The artist will work with a locally based firm within the Dorset region to create between nine and twenty-one internally re-enforced rough solid cement cast from the use of a portable refrigeration unit suitable for organ transportation. Each unit to measure around 50 x 30 and 50 cm in height, the exact size to be determined at a later date. A red dye to be used within the concrete mixing process to give them a sight pink tonal quality. The rough cement cast will give the units an artistic quality in terms of a raw edge suiting the subject of organ donation and the surgical operating process. The grid-like layout of the units looks to draw attention to the vast amounts of organs donations needed by the NHS on a daily basis. The grid structure to be laid out in three columns, the columns to depict the three people who die in need of an organ donation on a daily basis. The mathematical formation draws attention to the position of the process of donated organs are transported allowing for no error and perfection in timing matters.

Each Unit to show an external shape of the organ which it contains within its structure. The name of a celebrity or medically notable person to be etched onto a brass plaque attached to the front of the structure. The World Cup-winning footballer, George Best to be used against an organ of a liver representing the liver transplant operation which he undertook. In a similar manner, Lou Reed the American rock music legend could be represented. Medical milestones could be shown with a unit dedicated to Louis Wash Kansy the first man to receive a heart transplant. A second plaque to the back of the units would explain further details in regards to who is featured and the nature of the operation. There is also the potential for a unit to contain a brain the be transplanted, for the unit the be unnamed then the ethical considerations raised in more details on the rear plaque. Does the outcome result in the brain or body becoming the person in existence?

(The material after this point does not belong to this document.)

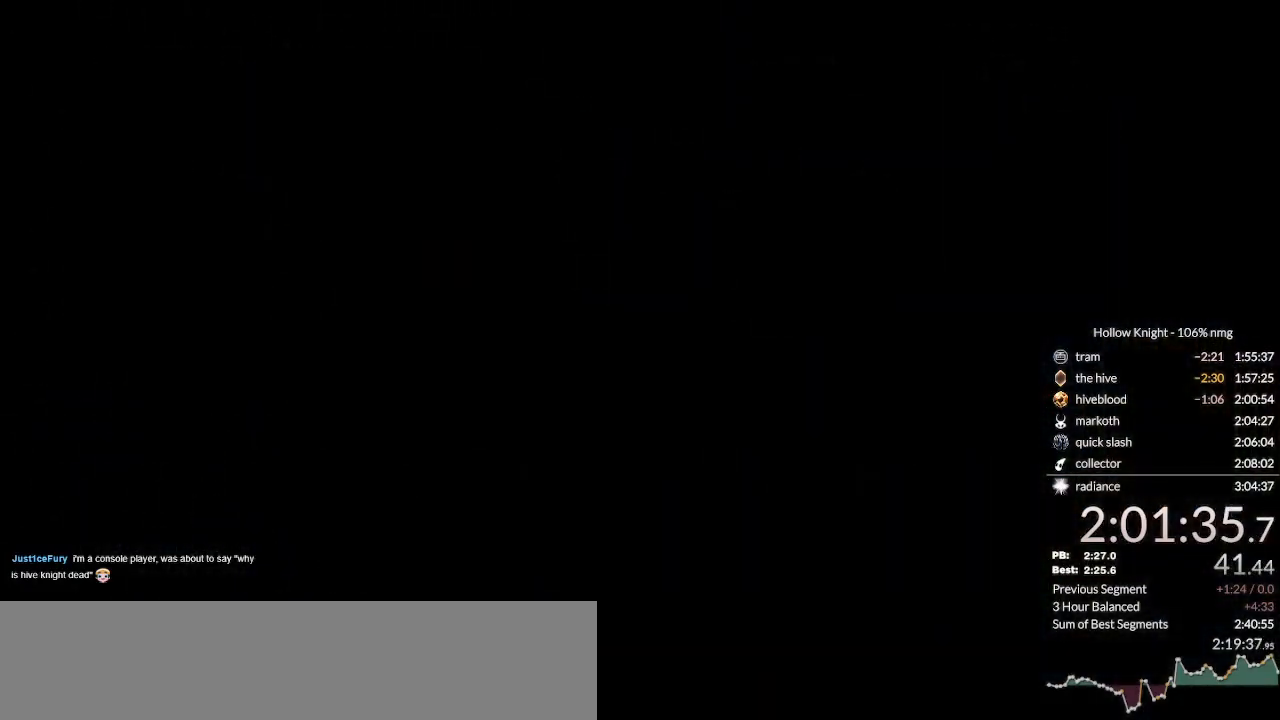
{"keys": ["right"], "events": [[33, "dash", "up"], [100, "dash", "down"], [167, "dash", "up"], [233, "dash", "down"], [333, "dash", "up"], [400, "dash", "down"], [500, "dash", "up"]]}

The over-size latex organs to be used for the private view for the installation and for occasions when the foot fall to the cardiac unit is higher. Each form to be made from individually moulded organs incorporation colour dyes which relate to the blood present during the operation procedures. Potentially each piece could be filled with water on a base level so as they were unlikely to be affected by environmental conditions such as wind. As they would be hollow internally they would be relatively easy to store in an internal facility. The option of the latex organs to be taken to various events to increase levels of those giving permission for the process has further potential.

Engagement with the installation and the potential to increase the numbers of organ donation works on varies levels. The latex forms have a strong visual impact which would draw attention to the art forms created which would be reflected through the media reaching the public on a greater scale. The dramatic effect of the rubber organs would draw further attention to the art form when used at busy footfall periods. The concrete units to create interest from the platform of the many windows present around the courtyard. The installation can then be engaged with on a secondary level, the plates can be read and the procedures identified with on a higher level. In today celebrity-obsessed culture should lead to greater participation in the organ donation process. The potential to invite debate over the identity of an individual if this procedure was to occur is immense.

The Donation Station is an innovative installation which will engage on an emotional, cultural and ethical level. We identify with lives which could be saved through the process, our passions for the celebrity-obsessed culture of the twenty-first century Britain, but equally to engage the debate over the ethics of the ultimate organ transplant: the brain.